Exercise directions: Copy the records below word for word, leaving out the pictures.

Saved entries:
○ ○ ○

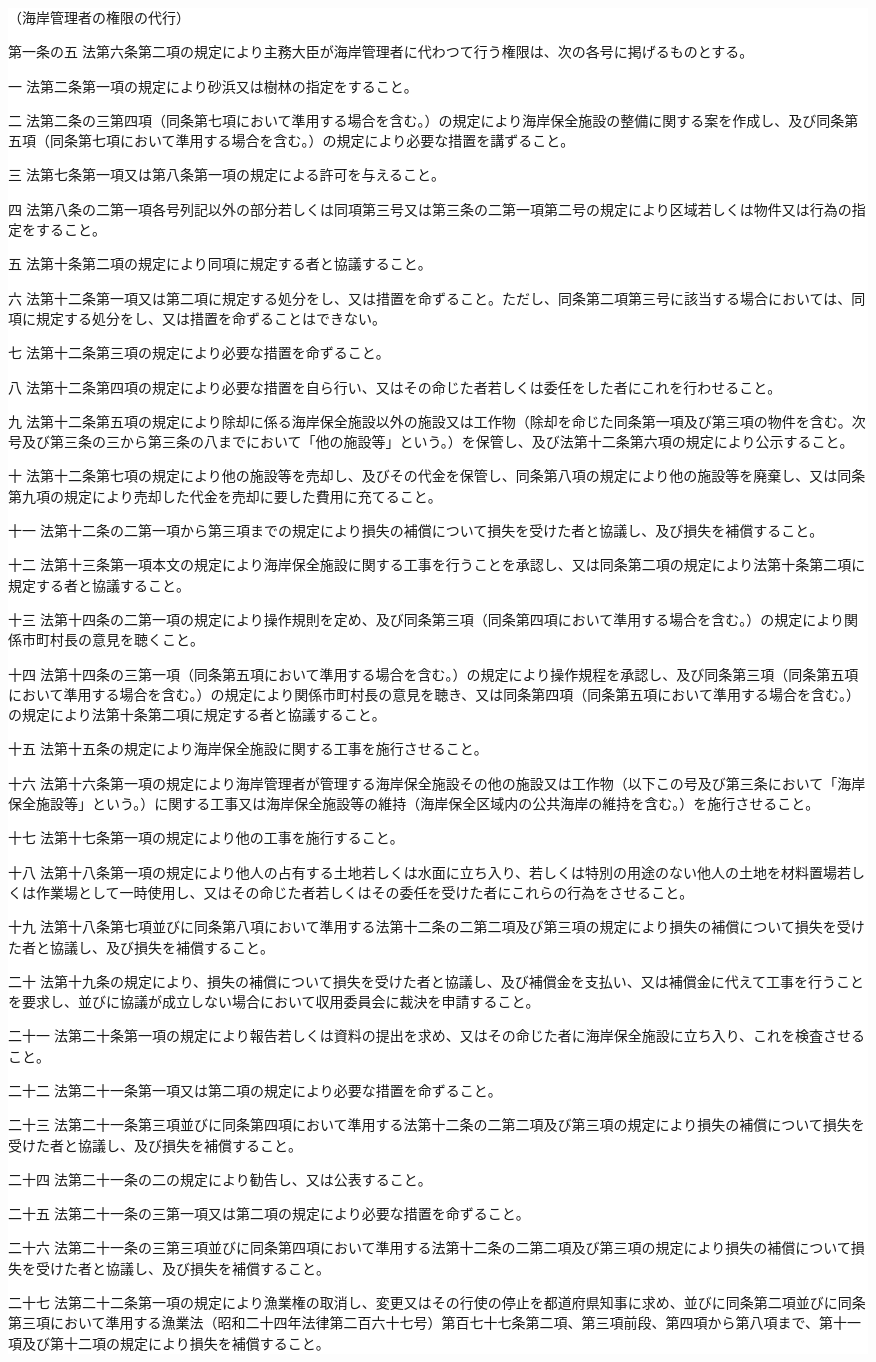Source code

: （海岸管理者の権限の代行）

第一条の五 法第六条第二項の規定により主務大臣が海岸管理者に代わつて行う権限は、次の各号に掲げるものとする。

一 法第二条第一項の規定により砂浜又は樹林の指定をすること。

二 法第二条の三第四項（同条第七項において準用する場合を含む。）の規定により海岸保全施設の整備に関する案を作成し、及び同条第五項（同条第七項において準用する場合を含む。）の規定により必要な措置を講ずること。

三 法第七条第一項又は第八条第一項の規定による許可を与えること。

四 法第八条の二第一項各号列記以外の部分若しくは同項第三号又は第三条の二第一項第二号の規定により区域若しくは物件又は行為の指定をすること。

五 法第十条第二項の規定により同項に規定する者と協議すること。

六 法第十二条第一項又は第二項に規定する処分をし、又は措置を命ずること。ただし、同条第二項第三号に該当する場合においては、同項に規定する処分をし、又は措置を命ずることはできない。

七 法第十二条第三項の規定により必要な措置を命ずること。

八 法第十二条第四項の規定により必要な措置を自ら行い、又はその命じた者若しくは委任をした者にこれを行わせること。

九 法第十二条第五項の規定により除却に係る海岸保全施設以外の施設又は工作物（除却を命じた同条第一項及び第三項の物件を含む。次号及び第三条の三から第三条の八までにおいて「他の施設等」という。）を保管し、及び法第十二条第六項の規定により公示すること。

十 法第十二条第七項の規定により他の施設等を売却し、及びその代金を保管し、同条第八項の規定により他の施設等を廃棄し、又は同条第九項の規定により売却した代金を売却に要した費用に充てること。

十一 法第十二条の二第一項から第三項までの規定により損失の補償について損失を受けた者と協議し、及び損失を補償すること。

十二 法第十三条第一項本文の規定により海岸保全施設に関する工事を行うことを承認し、又は同条第二項の規定により法第十条第二項に規定する者と協議すること。

十三 法第十四条の二第一項の規定により操作規則を定め、及び同条第三項（同条第四項において準用する場合を含む。）の規定により関係市町村長の意見を聴くこと。

十四 法第十四条の三第一項（同条第五項において準用する場合を含む。）の規定により操作規程を承認し、及び同条第三項（同条第五項において準用する場合を含む。）の規定により関係市町村長の意見を聴き、又は同条第四項（同条第五項において準用する場合を含む。）の規定により法第十条第二項に規定する者と協議すること。

十五 法第十五条の規定により海岸保全施設に関する工事を施行させること。

十六 法第十六条第一項の規定により海岸管理者が管理する海岸保全施設その他の施設又は工作物（以下この号及び第三条において「海岸保全施設等」という。）に関する工事又は海岸保全施設等の維持（海岸保全区域内の公共海岸の維持を含む。）を施行させること。

十七 法第十七条第一項の規定により他の工事を施行すること。

十八 法第十八条第一項の規定により他人の占有する土地若しくは水面に立ち入り、若しくは特別の用途のない他人の土地を材料置場若しくは作業場として一時使用し、又はその命じた者若しくはその委任を受けた者にこれらの行為をさせること。

十九 法第十八条第七項並びに同条第八項において準用する法第十二条の二第二項及び第三項の規定により損失の補償について損失を受けた者と協議し、及び損失を補償すること。

二十 法第十九条の規定により、損失の補償について損失を受けた者と協議し、及び補償金を支払い、又は補償金に代えて工事を行うことを要求し、並びに協議が成立しない場合において収用委員会に裁決を申請すること。

二十一 法第二十条第一項の規定により報告若しくは資料の提出を求め、又はその命じた者に海岸保全施設に立ち入り、これを検査させること。

二十二 法第二十一条第一項又は第二項の規定により必要な措置を命ずること。

二十三 法第二十一条第三項並びに同条第四項において準用する法第十二条の二第二項及び第三項の規定により損失の補償について損失を受けた者と協議し、及び損失を補償すること。

二十四 法第二十一条の二の規定により勧告し、又は公表すること。

二十五 法第二十一条の三第一項又は第二項の規定により必要な措置を命ずること。

二十六 法第二十一条の三第三項並びに同条第四項において準用する法第十二条の二第二項及び第三項の規定により損失の補償について損失を受けた者と協議し、及び損失を補償すること。

二十七 法第二十二条第一項の規定により漁業権の取消し、変更又はその行使の停止を都道府県知事に求め、並びに同条第二項並びに同条第三項において準用する漁業法（昭和二十四年法律第二百六十七号）第百七十七条第二項、第三項前段、第四項から第八項まで、第十一項及び第十二項の規定により損失を補償すること。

○ ○ ○

Result below:
Source code

: （海岸管理者の権限の代行）

第一条の五 法第六条第二項の規定により主務大臣が海岸管理者に代わつて行う権限は、次の各号に掲げるものとする。

一 法第二条第一項の規定により砂浜又は樹林の指定をすること。

二 法第二条の三第四項（同条第七項において準用する場合を含む。）の規定により海岸保全施設の整備に関する案を作成し、及び同条第五項（同条第七項において準用する場合を含む。）の規定により必要な措置を講ずること。

三 法第七条第一項又は第八条第一項の規定による許可を与えること。

四 法第八条の二第一項各号列記以外の部分若しくは同項第三号又は第三条の二第一項第二号の規定により区域若しくは物件又は行為の指定をすること。

五 法第十条第二項の規定により同項に規定する者と協議すること。

六 法第十二条第一項又は第二項に規定する処分をし、又は措置を命ずること。ただし、同条第二項第三号に該当する場合においては、同項に規定する処分をし、又は措置を命ずることはできない。

七 法第十二条第三項の規定により必要な措置を命ずること。

八 法第十二条第四項の規定により必要な措置を自ら行い、又はその命じた者若しくは委任をした者にこれを行わせること。

九 法第十二条第五項の規定により除却に係る海岸保全施設以外の施設又は工作物（除却を命じた同条第一項及び第三項の物件を含む。次号及び第三条の三から第三条の八までにおいて「他の施設等」という。）を保管し、及び法第十二条第六項の規定により公示すること。

十 法第十二条第七項の規定により他の施設等を売却し、及びその代金を保管し、同条第八項の規定により他の施設等を廃棄し、又は同条第九項の規定により売却した代金を売却に要した費用に充てること。

十一 法第十二条の二第一項から第三項までの規定により損失の補償について損失を受けた者と協議し、及び損失を補償すること。

十二 法第十三条第一項本文の規定により海岸保全施設に関する工事を行うことを承認し、又は同条第二項の規定により法第十条第二項に規定する者と協議すること。

十三 法第十四条の二第一項の規定により操作規則を定め、及び同条第三項（同条第四項において準用する場合を含む。）の規定により関係市町村長の意見を聴くこと。

十四 法第十四条の三第一項（同条第五項において準用する場合を含む。）の規定により操作規程を承認し、及び同条第三項（同条第五項において準用する場合を含む。）の規定により関係市町村長の意見を聴き、又は同条第四項（同条第五項において準用する場合を含む。）の規定により法第十条第二項に規定する者と協議すること。

十五 法第十五条の規定により海岸保全施設に関する工事を施行させること。

十六 法第十六条第一項の規定により海岸管理者が管理する海岸保全施設その他の施設又は工作物（以下この号及び第三条において「海岸保全施設等」という。）に関する工事又は海岸保全施設等の維持（海岸保全区域内の公共海岸の維持を含む。）を施行させること。

十七 法第十七条第一項の規定により他の工事を施行すること。

十八 法第十八条第一項の規定により他人の占有する土地若しくは水面に立ち入り、若しくは特別の用途のない他人の土地を材料置場若しくは作業場として一時使用し、又はその命じた者若しくはその委任を受けた者にこれらの行為をさせること。

十九 法第十八条第七項並びに同条第八項において準用する法第十二条の二第二項及び第三項の規定により損失の補償について損失を受けた者と協議し、及び損失を補償すること。

二十 法第十九条の規定により、損失の補償について損失を受けた者と協議し、及び補償金を支払い、又は補償金に代えて工事を行うことを要求し、並びに協議が成立しない場合において収用委員会に裁決を申請すること。

二十一 法第二十条第一項の規定により報告若しくは資料の提出を求め、又はその命じた者に海岸保全施設に立ち入り、これを検査させること。

二十二 法第二十一条第一項又は第二項の規定により必要な措置を命ずること。

二十三 法第二十一条第三項並びに同条第四項において準用する法第十二条の二第二項及び第三項の規定により損失の補償について損失を受けた者と協議し、及び損失を補償すること。

二十四 法第二十一条の二の規定により勧告し、又は公表すること。

二十五 法第二十一条の三第一項又は第二項の規定により必要な措置を命ずること。

二十六 法第二十一条の三第三項並びに同条第四項において準用する法第十二条の二第二項及び第三項の規定により損失の補償について損失を受けた者と協議し、及び損失を補償すること。

二十七 法第二十二条第一項の規定により漁業権の取消し、変更又はその行使の停止を都道府県知事に求め、並びに同条第二項並びに同条第三項において準用する漁業法（昭和二十四年法律第二百六十七号）第百七十七条第二項、第三項前段、第四項から第八項まで、第十一項及び第十二項の規定により損失を補償すること。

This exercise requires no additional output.